By Hayden Kulick
Non-Division I college athletes don’t get the respect they deserve.
Every year all of the four major American sports have drafts where they get to choose athletes from college (and in some cases high school) and turn them into professionals. In these drafts we rarely see anything other than top high school talent and Division I athletes be taken.
In the MLB First Year Player Draft we occasionally see Junior College athletes get taken and some amazing players have come from it.
Craig Kimbrell attended Wallace State Community College and was drafted by the Atlanta Braves twice, once in 2007 and then again in 2008. He has since become an eight time All Star and has solidified himself as one of the best relief pitchers to ever play the game of baseball.
One of the best first basemen of all time was also a junior college student when he got drafted.
Albert Pujols was drafted in round 13 of the 1999 draft out of Metropolitan Community College. After his debut with the Saint Louis Cardinals, Pujols hit the fourth most home runs by any major leaguer ever.
Baseball isn’t the only sport that JUCO athletes get drafted to.
Six time NBA champion Scottie pippen attended Central Arkansas back when it was a member of the National Association of Intercollegiate Athletics (NAIA)

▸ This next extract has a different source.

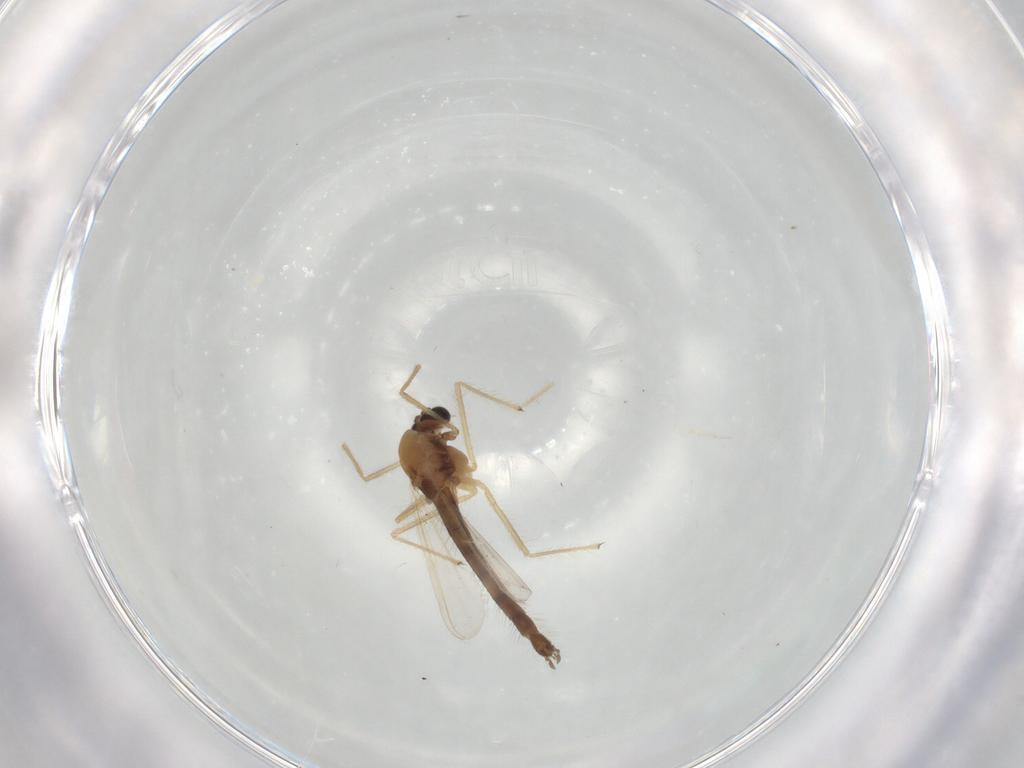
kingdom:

All-NBA Small forward Jimmy Butler attended Tyler Junior College before transferring to Marquette University.
Nick Symmonds is a two time Olympian in the 800-meter run that attended NCAA Division III Willamette University.
While Division I universities without a doubt produce more talent than all the smaller schools, that doesn’t mean that all these elite level talents should go unnoticed.
Since the NBA put a stop to high schoolers getting drafted in 2007, a lot of the fans and media have been arguing that the league should allow it again. I too believe this, but that also begs a question. What is stopping NBA teams from drafting junior college athletes?
Many would say it’s because of the lack of competition that they face, but that simply is not true. If anything, high school players face this issue.
High school games consist of almost zero players that touch a basketball after high school. In junior college, these athletes are competing against a full roster of players that are trying to earn a scholarship. People are no longer doing it for fun.
These athletes need more respect and the only way to make that happen is to fill the stands and get them more media coverage.
Without sufficient exposure, professional sports will miss out on a lot of talent.